- _Written task_
Reproduce the first line of the material below and each line after it, exactly, through the line containing "AO6402AL, Actual WK (OH WK): 49 -> 30", and give nothing more.

<<<<

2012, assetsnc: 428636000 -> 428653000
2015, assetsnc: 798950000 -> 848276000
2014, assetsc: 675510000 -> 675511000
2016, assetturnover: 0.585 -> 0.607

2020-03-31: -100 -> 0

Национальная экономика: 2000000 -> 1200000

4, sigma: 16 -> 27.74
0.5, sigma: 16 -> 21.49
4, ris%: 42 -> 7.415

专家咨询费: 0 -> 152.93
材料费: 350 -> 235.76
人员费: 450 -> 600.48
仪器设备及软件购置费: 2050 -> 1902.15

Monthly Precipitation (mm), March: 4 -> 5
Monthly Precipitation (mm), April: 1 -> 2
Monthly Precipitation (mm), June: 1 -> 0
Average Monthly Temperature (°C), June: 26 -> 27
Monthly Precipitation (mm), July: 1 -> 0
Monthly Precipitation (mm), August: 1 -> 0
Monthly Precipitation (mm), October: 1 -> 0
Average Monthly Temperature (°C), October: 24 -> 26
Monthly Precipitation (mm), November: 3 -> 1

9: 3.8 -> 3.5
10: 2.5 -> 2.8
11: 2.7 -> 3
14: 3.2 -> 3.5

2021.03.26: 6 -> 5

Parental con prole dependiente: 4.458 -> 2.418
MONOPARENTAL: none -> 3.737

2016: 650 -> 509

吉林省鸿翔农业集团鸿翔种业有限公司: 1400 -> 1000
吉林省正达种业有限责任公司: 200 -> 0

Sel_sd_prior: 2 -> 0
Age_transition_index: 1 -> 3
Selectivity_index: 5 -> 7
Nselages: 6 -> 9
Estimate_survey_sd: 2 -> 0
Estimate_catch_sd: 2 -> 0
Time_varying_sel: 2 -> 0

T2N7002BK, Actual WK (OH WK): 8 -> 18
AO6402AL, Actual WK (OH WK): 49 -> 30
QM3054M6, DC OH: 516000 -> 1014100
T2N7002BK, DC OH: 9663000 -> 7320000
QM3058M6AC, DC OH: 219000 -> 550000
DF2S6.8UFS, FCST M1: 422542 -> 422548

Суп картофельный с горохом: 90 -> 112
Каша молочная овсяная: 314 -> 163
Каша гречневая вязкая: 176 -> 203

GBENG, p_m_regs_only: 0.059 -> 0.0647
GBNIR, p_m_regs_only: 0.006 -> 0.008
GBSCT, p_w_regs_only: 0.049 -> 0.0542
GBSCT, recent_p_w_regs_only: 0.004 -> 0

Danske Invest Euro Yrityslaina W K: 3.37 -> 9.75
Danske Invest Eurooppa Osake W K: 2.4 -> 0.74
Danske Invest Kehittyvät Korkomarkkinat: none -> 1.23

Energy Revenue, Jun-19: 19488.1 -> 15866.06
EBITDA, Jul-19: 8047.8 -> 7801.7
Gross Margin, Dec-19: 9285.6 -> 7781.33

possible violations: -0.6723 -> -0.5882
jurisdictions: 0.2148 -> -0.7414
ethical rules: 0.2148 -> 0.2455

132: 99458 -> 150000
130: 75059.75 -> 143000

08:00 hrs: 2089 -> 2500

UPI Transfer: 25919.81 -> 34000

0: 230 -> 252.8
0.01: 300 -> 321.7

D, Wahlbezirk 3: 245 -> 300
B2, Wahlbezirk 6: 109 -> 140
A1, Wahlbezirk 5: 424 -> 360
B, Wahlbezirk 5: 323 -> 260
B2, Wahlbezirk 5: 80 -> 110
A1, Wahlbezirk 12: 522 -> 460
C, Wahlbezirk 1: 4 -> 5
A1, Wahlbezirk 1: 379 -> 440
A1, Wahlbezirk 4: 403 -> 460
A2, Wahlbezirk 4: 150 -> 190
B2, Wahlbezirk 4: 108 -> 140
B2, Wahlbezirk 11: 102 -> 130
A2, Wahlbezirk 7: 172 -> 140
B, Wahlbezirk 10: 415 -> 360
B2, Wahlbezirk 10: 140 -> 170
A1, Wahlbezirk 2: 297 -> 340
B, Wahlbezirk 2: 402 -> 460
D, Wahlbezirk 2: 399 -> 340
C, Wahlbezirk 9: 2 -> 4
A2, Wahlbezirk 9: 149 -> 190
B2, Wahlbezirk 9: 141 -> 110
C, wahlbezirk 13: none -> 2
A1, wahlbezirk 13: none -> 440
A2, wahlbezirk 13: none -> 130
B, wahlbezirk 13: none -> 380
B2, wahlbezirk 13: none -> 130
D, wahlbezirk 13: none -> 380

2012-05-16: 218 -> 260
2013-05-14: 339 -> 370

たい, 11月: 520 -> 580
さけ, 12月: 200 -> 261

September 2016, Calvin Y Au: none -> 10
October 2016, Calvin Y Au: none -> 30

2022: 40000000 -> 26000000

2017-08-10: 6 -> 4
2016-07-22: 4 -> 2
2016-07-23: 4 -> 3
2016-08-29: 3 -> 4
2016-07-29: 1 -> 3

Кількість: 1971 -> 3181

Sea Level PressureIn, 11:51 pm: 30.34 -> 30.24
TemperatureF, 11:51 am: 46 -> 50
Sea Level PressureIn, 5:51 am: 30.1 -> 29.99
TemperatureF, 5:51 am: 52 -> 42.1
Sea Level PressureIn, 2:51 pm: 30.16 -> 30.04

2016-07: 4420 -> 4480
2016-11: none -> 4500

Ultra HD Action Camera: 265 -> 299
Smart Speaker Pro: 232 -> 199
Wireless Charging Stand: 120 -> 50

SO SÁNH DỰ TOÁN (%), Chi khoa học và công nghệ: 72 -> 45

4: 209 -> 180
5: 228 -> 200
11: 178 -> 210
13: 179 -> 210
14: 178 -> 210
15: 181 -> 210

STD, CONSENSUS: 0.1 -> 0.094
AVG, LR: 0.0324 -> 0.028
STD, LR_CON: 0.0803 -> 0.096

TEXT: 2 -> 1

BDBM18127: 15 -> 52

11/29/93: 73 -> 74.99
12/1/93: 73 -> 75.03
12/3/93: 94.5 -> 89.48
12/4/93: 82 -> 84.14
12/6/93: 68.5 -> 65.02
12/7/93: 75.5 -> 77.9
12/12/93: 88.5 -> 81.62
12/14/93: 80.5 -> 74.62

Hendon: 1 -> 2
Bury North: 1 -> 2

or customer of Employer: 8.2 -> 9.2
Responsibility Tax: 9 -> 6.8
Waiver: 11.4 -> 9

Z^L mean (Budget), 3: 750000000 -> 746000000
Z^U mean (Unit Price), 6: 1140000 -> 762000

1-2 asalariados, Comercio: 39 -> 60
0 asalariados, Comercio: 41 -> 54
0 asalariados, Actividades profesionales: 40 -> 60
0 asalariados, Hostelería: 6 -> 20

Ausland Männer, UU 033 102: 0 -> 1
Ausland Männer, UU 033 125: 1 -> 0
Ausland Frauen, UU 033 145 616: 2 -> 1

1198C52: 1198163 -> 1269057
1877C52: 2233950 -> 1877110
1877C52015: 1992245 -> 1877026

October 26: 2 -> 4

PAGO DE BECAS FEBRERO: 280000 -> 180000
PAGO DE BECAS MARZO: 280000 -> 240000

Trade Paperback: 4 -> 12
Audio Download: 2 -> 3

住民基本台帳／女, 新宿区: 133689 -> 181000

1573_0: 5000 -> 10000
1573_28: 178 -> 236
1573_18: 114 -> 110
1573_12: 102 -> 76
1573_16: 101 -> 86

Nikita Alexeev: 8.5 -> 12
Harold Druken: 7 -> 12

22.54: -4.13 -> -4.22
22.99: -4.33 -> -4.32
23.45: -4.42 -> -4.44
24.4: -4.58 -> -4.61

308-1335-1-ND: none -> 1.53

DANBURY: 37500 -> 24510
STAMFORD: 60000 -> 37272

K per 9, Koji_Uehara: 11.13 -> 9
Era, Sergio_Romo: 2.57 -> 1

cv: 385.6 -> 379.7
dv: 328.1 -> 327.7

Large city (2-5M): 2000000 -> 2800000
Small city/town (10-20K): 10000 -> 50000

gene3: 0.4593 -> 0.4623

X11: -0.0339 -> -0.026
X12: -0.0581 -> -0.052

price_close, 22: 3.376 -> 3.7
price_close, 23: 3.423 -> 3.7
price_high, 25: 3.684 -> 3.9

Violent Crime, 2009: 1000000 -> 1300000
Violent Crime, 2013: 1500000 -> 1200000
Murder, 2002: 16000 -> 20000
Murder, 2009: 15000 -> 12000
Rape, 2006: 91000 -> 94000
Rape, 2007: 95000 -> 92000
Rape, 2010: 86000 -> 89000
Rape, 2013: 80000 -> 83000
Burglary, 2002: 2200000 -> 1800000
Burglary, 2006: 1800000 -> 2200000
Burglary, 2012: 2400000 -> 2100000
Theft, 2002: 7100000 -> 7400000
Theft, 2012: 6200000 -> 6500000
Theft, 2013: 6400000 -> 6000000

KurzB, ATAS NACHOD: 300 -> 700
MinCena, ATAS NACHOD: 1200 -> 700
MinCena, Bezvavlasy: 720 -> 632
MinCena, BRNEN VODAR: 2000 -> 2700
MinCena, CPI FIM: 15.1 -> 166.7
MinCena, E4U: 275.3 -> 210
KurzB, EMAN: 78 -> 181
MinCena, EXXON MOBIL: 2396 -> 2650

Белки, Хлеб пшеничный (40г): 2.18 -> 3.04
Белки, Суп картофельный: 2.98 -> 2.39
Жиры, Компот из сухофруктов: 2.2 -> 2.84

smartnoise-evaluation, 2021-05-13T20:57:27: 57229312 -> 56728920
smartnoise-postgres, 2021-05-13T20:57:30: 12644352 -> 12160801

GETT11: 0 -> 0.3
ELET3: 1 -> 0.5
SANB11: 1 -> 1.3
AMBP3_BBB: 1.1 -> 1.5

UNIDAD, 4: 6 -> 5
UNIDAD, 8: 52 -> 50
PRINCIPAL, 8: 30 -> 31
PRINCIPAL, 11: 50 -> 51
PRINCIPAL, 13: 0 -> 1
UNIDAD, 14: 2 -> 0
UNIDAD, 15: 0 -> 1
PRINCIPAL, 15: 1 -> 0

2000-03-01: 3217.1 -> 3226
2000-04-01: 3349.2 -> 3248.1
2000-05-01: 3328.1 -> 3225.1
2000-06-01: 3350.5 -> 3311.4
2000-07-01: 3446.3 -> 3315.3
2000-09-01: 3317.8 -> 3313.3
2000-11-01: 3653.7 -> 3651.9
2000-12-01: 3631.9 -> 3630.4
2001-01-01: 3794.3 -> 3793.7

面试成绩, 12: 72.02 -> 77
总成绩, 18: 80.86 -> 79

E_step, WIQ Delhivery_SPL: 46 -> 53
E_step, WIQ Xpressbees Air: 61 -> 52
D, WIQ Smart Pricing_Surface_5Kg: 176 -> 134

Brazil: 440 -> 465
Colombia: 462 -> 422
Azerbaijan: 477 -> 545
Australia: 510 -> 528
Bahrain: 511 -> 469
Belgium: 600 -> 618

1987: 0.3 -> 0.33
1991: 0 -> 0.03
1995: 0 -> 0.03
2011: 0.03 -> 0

>>>>

- _Answer to the problem_
2012, assetsnc: 428636000 -> 428653000
2015, assetsnc: 798950000 -> 848276000
2014, assetsc: 675510000 -> 675511000
2016, assetturnover: 0.585 -> 0.607

2020-03-31: -100 -> 0

Национальная экономика: 2000000 -> 1200000

4, sigma: 16 -> 27.74
0.5, sigma: 16 -> 21.49
4, ris%: 42 -> 7.415

专家咨询费: 0 -> 152.93
材料费: 350 -> 235.76
人员费: 450 -> 600.48
仪器设备及软件购置费: 2050 -> 1902.15

Monthly Precipitation (mm), March: 4 -> 5
Monthly Precipitation (mm), April: 1 -> 2
Monthly Precipitation (mm), June: 1 -> 0
Average Monthly Temperature (°C), June: 26 -> 27
Monthly Precipitation (mm), July: 1 -> 0
Monthly Precipitation (mm), August: 1 -> 0
Monthly Precipitation (mm), October: 1 -> 0
Average Monthly Temperature (°C), October: 24 -> 26
Monthly Precipitation (mm), November: 3 -> 1

9: 3.8 -> 3.5
10: 2.5 -> 2.8
11: 2.7 -> 3
14: 3.2 -> 3.5

2021.03.26: 6 -> 5

Parental con prole dependiente: 4.458 -> 2.418
MONOPARENTAL: none -> 3.737

2016: 650 -> 509

吉林省鸿翔农业集团鸿翔种业有限公司: 1400 -> 1000
吉林省正达种业有限责任公司: 200 -> 0

Sel_sd_prior: 2 -> 0
Age_transition_index: 1 -> 3
Selectivity_index: 5 -> 7
Nselages: 6 -> 9
Estimate_survey_sd: 2 -> 0
Estimate_catch_sd: 2 -> 0
Time_varying_sel: 2 -> 0

T2N7002BK, Actual WK (OH WK): 8 -> 18
AO6402AL, Actual WK (OH WK): 49 -> 30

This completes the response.